> _Records for this exercise_

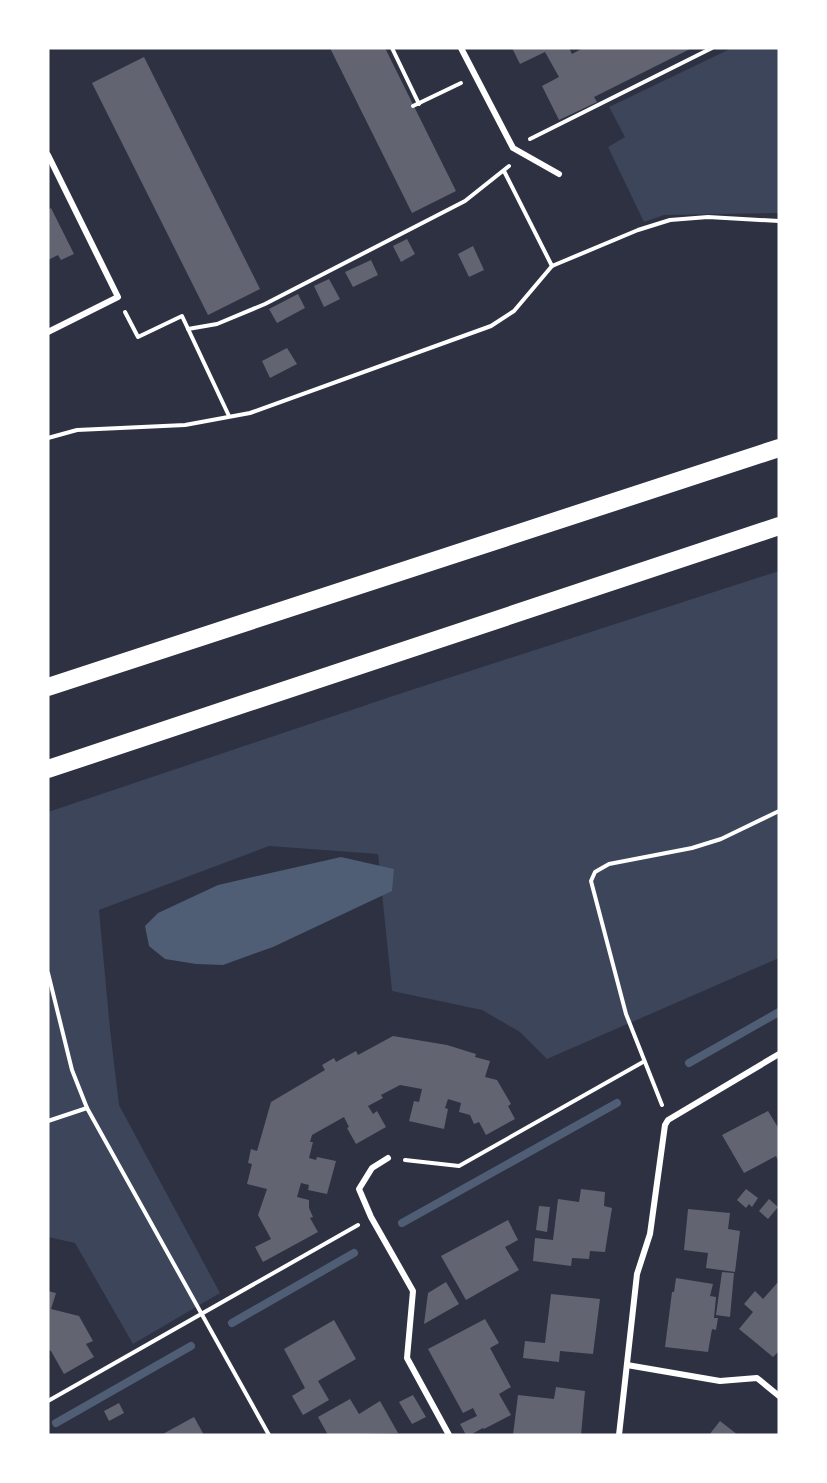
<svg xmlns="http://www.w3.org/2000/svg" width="827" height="1483" font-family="Roboto,sans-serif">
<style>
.green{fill:#3c4559}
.water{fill:#4f5d75}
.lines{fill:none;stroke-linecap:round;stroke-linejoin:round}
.stream{stroke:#4f5d75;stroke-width:8}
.building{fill:#626471}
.path{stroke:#fff;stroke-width:4}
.minor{stroke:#fff;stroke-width:6}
.motorway{stroke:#fff;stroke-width:18}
</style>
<rect width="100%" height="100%" fill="#2d3142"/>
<g class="green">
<polygon points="732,48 779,48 779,213 664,215 644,222 608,147 625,137 609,107"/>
<polygon points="779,571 779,958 547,1059 520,1032 482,1010 392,991 378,854 269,846 99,910 110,1029 119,1105 220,1293 133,1344 75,1243 48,1237 48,812 405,692"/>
</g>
<polygon class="water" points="341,857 394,869 392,891 273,947 223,965 196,964 165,959 149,946 145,926 158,913 218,885"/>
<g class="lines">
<g class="stream">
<polyline points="689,1063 779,1012"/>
<polyline points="402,1223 617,1103"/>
<polyline points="232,1323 354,1253"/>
<polyline points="56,1423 191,1346"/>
</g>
</g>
<g class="building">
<polygon points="330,48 385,48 456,191 412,213"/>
<polygon points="512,48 569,48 572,54 583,48 692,48 594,97 597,102 559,120 542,86 559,77 545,52 520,64"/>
<polygon points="144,57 260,289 208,315 92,83"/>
<polygon points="51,208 74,254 61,260 58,255 48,260 48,210"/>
<polygon points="407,239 415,254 401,262 393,246"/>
<polygon points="473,246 484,270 469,277 458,254"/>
<polygon points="371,260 378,275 353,287 345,272"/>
<polygon points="329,279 340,299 324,307 314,286"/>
<polygon points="298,294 305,308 277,323 269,309"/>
<polygon points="287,348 297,364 270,378 262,361"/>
<polygon points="393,1036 447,1045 476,1054 475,1057 490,1061 485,1077 497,1080 511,1104 508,1106 515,1119 486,1135 479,1122 474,1124 470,1115 459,1112 461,1103 448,1099 445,1108 448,1109 444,1129 409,1121 414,1101 419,1102 422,1089 400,1085 381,1095 383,1098 368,1106 373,1114 377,1111 386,1127 356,1144 347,1128 349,1127 344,1117 312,1135 310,1142 313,1142 309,1158 316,1160 317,1157 336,1161 327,1194 308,1190 309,1185 301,1183 297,1197 309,1200 309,1208 313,1217 310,1218 318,1232 263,1262 255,1247 271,1239 258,1215 267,1189 247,1184 252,1164 248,1163 251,1149 257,1151 271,1102 325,1070 322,1065 334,1058 336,1062 356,1051 358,1055"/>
<polygon points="768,1111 779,1129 779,1162 776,1156 744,1173 722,1135"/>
<polygon points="581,1189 605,1192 604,1206 612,1208 605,1252 590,1251 589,1259 572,1258 571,1266 533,1261 535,1238 553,1240 558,1199 579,1202"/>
<polygon points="746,1189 758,1198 752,1207 749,1204 746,1208 737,1200"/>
<polygon points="769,1199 778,1207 768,1219 759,1211"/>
<polygon points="539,1206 550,1207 547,1232 536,1230"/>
<polygon points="688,1209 730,1213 728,1229 740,1231 735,1272 706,1268 708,1253 684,1250"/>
<polygon points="508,1220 518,1240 505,1247 519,1270 466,1300 441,1256"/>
<polygon points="722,1272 734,1273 730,1317 716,1315"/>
<polygon points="676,1278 713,1284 710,1296 716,1297 714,1318 718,1318 716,1330 712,1329 708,1352 665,1347 672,1292 674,1292"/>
<polygon points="779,1281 779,1351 773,1357 739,1329 753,1312 744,1304 755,1291 763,1299"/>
<polygon points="446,1282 459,1304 424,1324 428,1293"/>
<polygon points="48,1291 56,1293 51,1309 79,1316 93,1341 86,1344 94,1357 64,1374 51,1351 48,1350"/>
<polygon points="551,1294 600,1299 593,1354 560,1351 559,1362 523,1358 525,1341 545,1343"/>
<polygon points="485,1319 499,1343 490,1348 511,1387 499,1394 511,1415 484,1429 483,1428 470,1435 466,1435 460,1424 477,1416 473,1408 463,1413 428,1349"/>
<polygon points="334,1320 356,1359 318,1381 329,1400 303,1415 292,1396 305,1388 284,1349"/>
<polygon points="556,1387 585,1391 581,1435 513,1435 518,1395 554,1399"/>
<polygon points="413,1395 426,1417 412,1424 399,1402"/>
<polygon points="350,1399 359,1414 380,1401 398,1433 328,1435 318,1417"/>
<polygon points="119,1403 124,1413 109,1421 104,1411"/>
<polygon points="194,1417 204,1435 161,1435"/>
<polygon points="720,1421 738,1435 709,1435"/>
</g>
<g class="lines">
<g class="path">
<polyline points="392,48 419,104"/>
<polyline points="413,106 461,83"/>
<polyline points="530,139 712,48"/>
<polyline points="504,171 552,266"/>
<polyline points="125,312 138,337 182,316 229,416"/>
<polyline points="188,329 217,324 265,304 465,201 509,166"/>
<polyline points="48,438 77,430 185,425 250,413 491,326 514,311 552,266 638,230 670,220 708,217 779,221"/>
<polyline points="48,973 72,1070 87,1108 269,1435"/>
<polyline points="662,1105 626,1014 591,881 595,872 609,864 692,848 721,839 779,811"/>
<polyline points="48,1121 87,1108"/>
<polyline points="405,1160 459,1166 643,1062"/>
<polyline points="48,1401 358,1225"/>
</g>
<g class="minor">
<polyline points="461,48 513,148 559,174"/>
<polyline points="48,155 118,297 48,332"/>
<polyline points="388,1158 372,1168 359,1189 371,1217 413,1291 407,1358 449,1435"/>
<polyline points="627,1365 720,1381 757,1378 779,1396"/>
<polyline points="619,1435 637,1274 650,1234 665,1125 668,1120 779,1054"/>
</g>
<g class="motorway">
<polyline points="48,687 779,448"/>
<polyline points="48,769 779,526"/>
</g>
</g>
<rect width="827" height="1483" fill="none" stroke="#ffffff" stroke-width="99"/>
</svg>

> _Exercise brief_
Would you restate the listing word for word without its pictures?

> _Result of this task_
<svg xmlns="http://www.w3.org/2000/svg" width="827" height="1483" font-family="Roboto,sans-serif">
<style>
.green{fill:#3c4559}
.water{fill:#4f5d75}
.lines{fill:none;stroke-linecap:round;stroke-linejoin:round}
.stream{stroke:#4f5d75;stroke-width:8}
.building{fill:#626471}
.path{stroke:#fff;stroke-width:4}
.minor{stroke:#fff;stroke-width:6}
.motorway{stroke:#fff;stroke-width:18}
</style>
<rect width="100%" height="100%" fill="#2d3142"/>
<g class="green">
<polygon points="732,48 779,48 779,213 664,215 644,222 608,147 625,137 609,107"/>
<polygon points="779,571 779,958 547,1059 520,1032 482,1010 392,991 378,854 269,846 99,910 110,1029 119,1105 220,1293 133,1344 75,1243 48,1237 48,812 405,692"/>
</g>
<polygon class="water" points="341,857 394,869 392,891 273,947 223,965 196,964 165,959 149,946 145,926 158,913 218,885"/>
<g class="lines">
<g class="stream">
<polyline points="689,1063 779,1012"/>
<polyline points="402,1223 617,1103"/>
<polyline points="232,1323 354,1253"/>
<polyline points="56,1423 191,1346"/>
</g>
</g>
<g class="building">
<polygon points="330,48 385,48 456,191 412,213"/>
<polygon points="512,48 569,48 572,54 583,48 692,48 594,97 597,102 559,120 542,86 559,77 545,52 520,64"/>
<polygon points="144,57 260,289 208,315 92,83"/>
<polygon points="51,208 74,254 61,260 58,255 48,260 48,210"/>
<polygon points="407,239 415,254 401,262 393,246"/>
<polygon points="473,246 484,270 469,277 458,254"/>
<polygon points="371,260 378,275 353,287 345,272"/>
<polygon points="329,279 340,299 324,307 314,286"/>
<polygon points="298,294 305,308 277,323 269,309"/>
<polygon points="287,348 297,364 270,378 262,361"/>
<polygon points="393,1036 447,1045 476,1054 475,1057 490,1061 485,1077 497,1080 511,1104 508,1106 515,1119 486,1135 479,1122 474,1124 470,1115 459,1112 461,1103 448,1099 445,1108 448,1109 444,1129 409,1121 414,1101 419,1102 422,1089 400,1085 381,1095 383,1098 368,1106 373,1114 377,1111 386,1127 356,1144 347,1128 349,1127 344,1117 312,1135 310,1142 313,1142 309,1158 316,1160 317,1157 336,1161 327,1194 308,1190 309,1185 301,1183 297,1197 309,1200 309,1208 313,1217 310,1218 318,1232 263,1262 255,1247 271,1239 258,1215 267,1189 247,1184 252,1164 248,1163 251,1149 257,1151 271,1102 325,1070 322,1065 334,1058 336,1062 356,1051 358,1055"/>
<polygon points="768,1111 779,1129 779,1162 776,1156 744,1173 722,1135"/>
<polygon points="581,1189 605,1192 604,1206 612,1208 605,1252 590,1251 589,1259 572,1258 571,1266 533,1261 535,1238 553,1240 558,1199 579,1202"/>
<polygon points="746,1189 758,1198 752,1207 749,1204 746,1208 737,1200"/>
<polygon points="769,1199 778,1207 768,1219 759,1211"/>
<polygon points="539,1206 550,1207 547,1232 536,1230"/>
<polygon points="688,1209 730,1213 728,1229 740,1231 735,1272 706,1268 708,1253 684,1250"/>
<polygon points="508,1220 518,1240 505,1247 519,1270 466,1300 441,1256"/>
<polygon points="722,1272 734,1273 730,1317 716,1315"/>
<polygon points="676,1278 713,1284 710,1296 716,1297 714,1318 718,1318 716,1330 712,1329 708,1352 665,1347 672,1292 674,1292"/>
<polygon points="779,1281 779,1351 773,1357 739,1329 753,1312 744,1304 755,1291 763,1299"/>
<polygon points="446,1282 459,1304 424,1324 428,1293"/>
<polygon points="48,1291 56,1293 51,1309 79,1316 93,1341 86,1344 94,1357 64,1374 51,1351 48,1350"/>
<polygon points="551,1294 600,1299 593,1354 560,1351 559,1362 523,1358 525,1341 545,1343"/>
<polygon points="485,1319 499,1343 490,1348 511,1387 499,1394 511,1415 484,1429 483,1428 470,1435 466,1435 460,1424 477,1416 473,1408 463,1413 428,1349"/>
<polygon points="334,1320 356,1359 318,1381 329,1400 303,1415 292,1396 305,1388 284,1349"/>
<polygon points="556,1387 585,1391 581,1435 513,1435 518,1395 554,1399"/>
<polygon points="413,1395 426,1417 412,1424 399,1402"/>
<polygon points="350,1399 359,1414 380,1401 398,1433 328,1435 318,1417"/>
<polygon points="119,1403 124,1413 109,1421 104,1411"/>
<polygon points="194,1417 204,1435 161,1435"/>
<polygon points="720,1421 738,1435 709,1435"/>
</g>
<g class="lines">
<g class="path">
<polyline points="392,48 419,104"/>
<polyline points="413,106 461,83"/>
<polyline points="530,139 712,48"/>
<polyline points="504,171 552,266"/>
<polyline points="125,312 138,337 182,316 229,416"/>
<polyline points="188,329 217,324 265,304 465,201 509,166"/>
<polyline points="48,438 77,430 185,425 250,413 491,326 514,311 552,266 638,230 670,220 708,217 779,221"/>
<polyline points="48,973 72,1070 87,1108 269,1435"/>
<polyline points="662,1105 626,1014 591,881 595,872 609,864 692,848 721,839 779,811"/>
<polyline points="48,1121 87,1108"/>
<polyline points="405,1160 459,1166 643,1062"/>
<polyline points="48,1401 358,1225"/>
</g>
<g class="minor">
<polyline points="461,48 513,148 559,174"/>
<polyline points="48,155 118,297 48,332"/>
<polyline points="388,1158 372,1168 359,1189 371,1217 413,1291 407,1358 449,1435"/>
<polyline points="627,1365 720,1381 757,1378 779,1396"/>
<polyline points="619,1435 637,1274 650,1234 665,1125 668,1120 779,1054"/>
</g>
<g class="motorway">
<polyline points="48,687 779,448"/>
<polyline points="48,769 779,526"/>
</g>
</g>
<rect width="827" height="1483" fill="none" stroke="#ffffff" stroke-width="99"/>
</svg>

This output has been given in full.